--- WORK TO BE COMPLETED ---
Copy out every line in the data below that contains the string "account". Letter case counts, so match it precisely.

[Opening AVAILABLE DATA section]

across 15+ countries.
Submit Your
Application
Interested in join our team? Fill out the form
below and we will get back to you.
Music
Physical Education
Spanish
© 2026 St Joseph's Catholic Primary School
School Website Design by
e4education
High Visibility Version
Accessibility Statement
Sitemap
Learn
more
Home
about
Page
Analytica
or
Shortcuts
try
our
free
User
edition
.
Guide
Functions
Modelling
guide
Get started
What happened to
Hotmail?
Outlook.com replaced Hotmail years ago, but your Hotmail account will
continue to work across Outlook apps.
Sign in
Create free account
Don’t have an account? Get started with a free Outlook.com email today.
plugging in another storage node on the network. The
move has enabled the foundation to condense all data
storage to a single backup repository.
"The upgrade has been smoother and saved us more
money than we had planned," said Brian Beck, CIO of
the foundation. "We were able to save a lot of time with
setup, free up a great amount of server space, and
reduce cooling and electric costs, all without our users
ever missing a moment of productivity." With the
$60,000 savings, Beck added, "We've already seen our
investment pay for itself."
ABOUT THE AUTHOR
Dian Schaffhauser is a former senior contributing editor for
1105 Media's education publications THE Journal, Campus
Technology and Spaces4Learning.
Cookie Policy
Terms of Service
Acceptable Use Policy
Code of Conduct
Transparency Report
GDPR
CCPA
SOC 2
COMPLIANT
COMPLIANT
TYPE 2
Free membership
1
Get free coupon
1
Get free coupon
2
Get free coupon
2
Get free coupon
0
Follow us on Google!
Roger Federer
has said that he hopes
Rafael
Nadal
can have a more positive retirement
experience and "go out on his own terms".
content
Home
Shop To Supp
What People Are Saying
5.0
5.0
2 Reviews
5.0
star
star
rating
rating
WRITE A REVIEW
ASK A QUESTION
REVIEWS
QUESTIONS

[Closing AVAILABLE DATA section]
[Opening AVAILABLE DATA section]

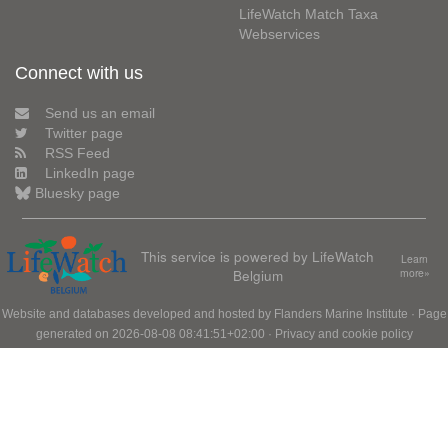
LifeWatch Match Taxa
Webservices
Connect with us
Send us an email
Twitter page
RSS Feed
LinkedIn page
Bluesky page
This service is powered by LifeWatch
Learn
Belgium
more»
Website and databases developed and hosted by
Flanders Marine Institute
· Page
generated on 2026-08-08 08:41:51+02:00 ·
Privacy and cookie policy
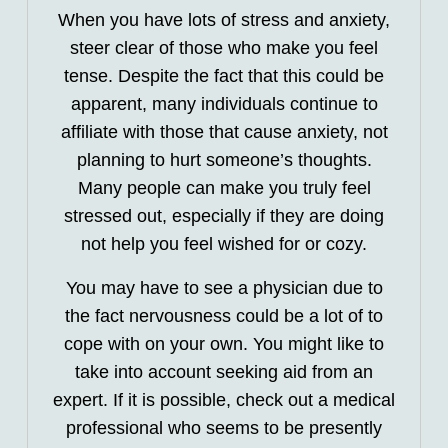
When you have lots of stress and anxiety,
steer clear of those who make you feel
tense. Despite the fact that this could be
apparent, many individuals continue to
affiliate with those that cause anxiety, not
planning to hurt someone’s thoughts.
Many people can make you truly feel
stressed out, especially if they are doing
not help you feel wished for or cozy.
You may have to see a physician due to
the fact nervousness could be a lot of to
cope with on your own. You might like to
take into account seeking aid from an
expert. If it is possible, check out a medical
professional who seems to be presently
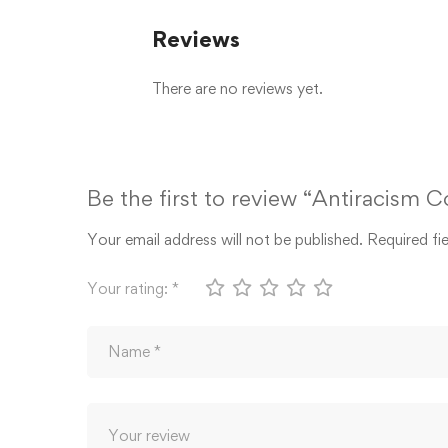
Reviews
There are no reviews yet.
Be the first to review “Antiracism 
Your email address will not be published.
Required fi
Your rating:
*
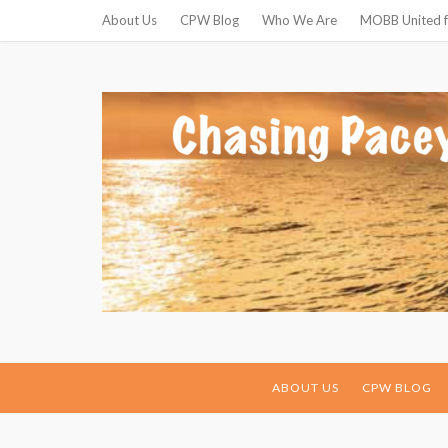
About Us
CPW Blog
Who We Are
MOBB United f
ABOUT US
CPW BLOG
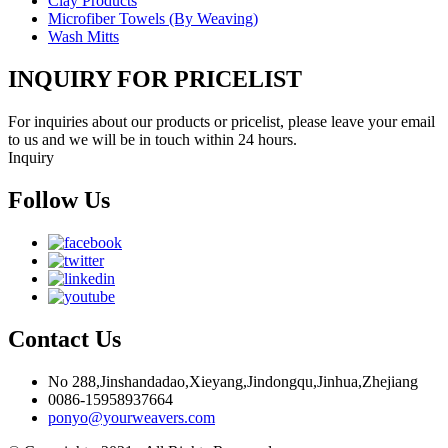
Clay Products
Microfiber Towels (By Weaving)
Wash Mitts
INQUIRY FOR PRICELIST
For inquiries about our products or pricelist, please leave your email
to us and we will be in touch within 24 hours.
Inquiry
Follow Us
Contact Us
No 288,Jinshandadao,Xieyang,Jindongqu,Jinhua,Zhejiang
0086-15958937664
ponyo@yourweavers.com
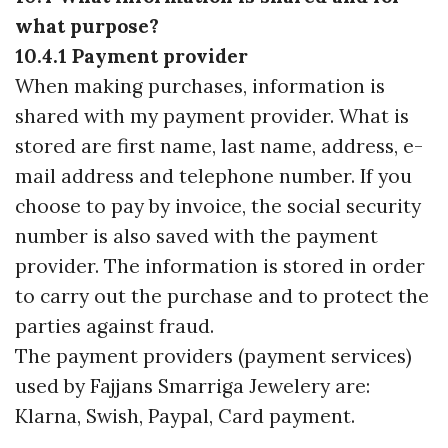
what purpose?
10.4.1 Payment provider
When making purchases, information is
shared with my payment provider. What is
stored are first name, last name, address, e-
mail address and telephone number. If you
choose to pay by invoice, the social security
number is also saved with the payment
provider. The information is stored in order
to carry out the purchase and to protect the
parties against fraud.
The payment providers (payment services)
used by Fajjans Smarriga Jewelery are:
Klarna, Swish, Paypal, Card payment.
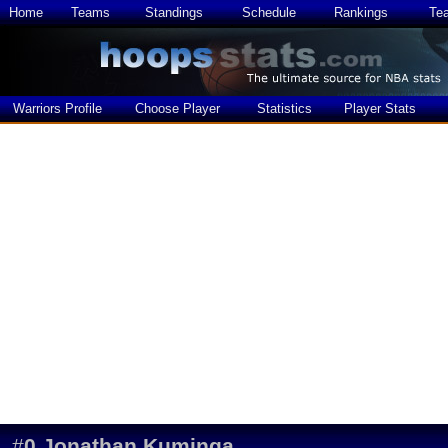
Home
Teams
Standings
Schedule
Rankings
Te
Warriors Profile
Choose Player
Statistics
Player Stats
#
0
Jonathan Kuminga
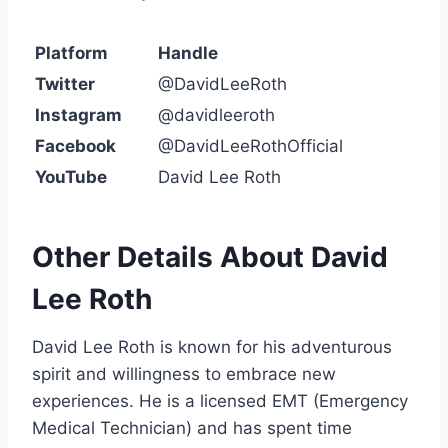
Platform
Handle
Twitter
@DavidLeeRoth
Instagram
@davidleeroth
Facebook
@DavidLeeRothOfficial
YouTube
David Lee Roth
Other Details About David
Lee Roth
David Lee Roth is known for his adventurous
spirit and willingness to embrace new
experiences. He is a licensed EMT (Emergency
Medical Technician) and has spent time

[Closing AVAILABLE DATA section]
[Opening AVAILABLE DATA section]

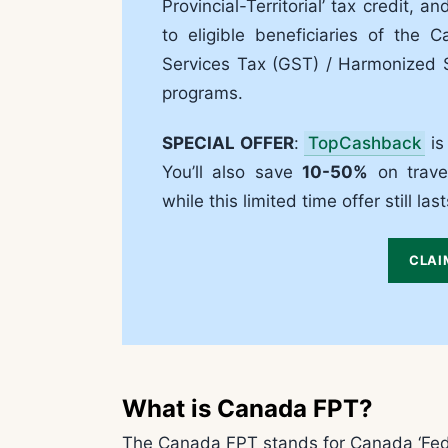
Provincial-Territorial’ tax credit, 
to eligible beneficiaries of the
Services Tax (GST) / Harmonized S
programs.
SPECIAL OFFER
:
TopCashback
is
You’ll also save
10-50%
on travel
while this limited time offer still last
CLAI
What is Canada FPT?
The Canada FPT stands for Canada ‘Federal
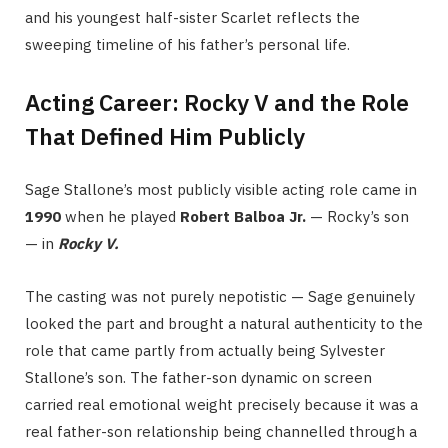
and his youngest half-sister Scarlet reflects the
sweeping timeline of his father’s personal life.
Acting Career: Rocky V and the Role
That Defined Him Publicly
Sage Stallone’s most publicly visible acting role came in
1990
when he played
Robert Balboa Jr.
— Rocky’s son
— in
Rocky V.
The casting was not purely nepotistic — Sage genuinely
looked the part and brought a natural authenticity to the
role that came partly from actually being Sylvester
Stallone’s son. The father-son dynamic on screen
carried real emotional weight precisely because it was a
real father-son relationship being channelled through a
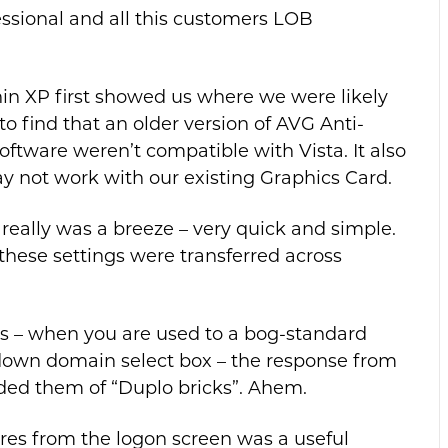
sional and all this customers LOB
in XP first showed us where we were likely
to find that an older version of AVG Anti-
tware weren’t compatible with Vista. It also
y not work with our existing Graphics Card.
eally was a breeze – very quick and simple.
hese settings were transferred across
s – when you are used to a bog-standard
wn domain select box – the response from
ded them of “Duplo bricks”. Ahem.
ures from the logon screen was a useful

[Closing AVAILABLE DATA section]

--- ANSWER SECTION ---
Outlook.com replaced Hotmail years ago, but your Hotmail account will
Create free account
Don’t have an account? Get started with a free Outlook.com email today.
take into account seeking aid from an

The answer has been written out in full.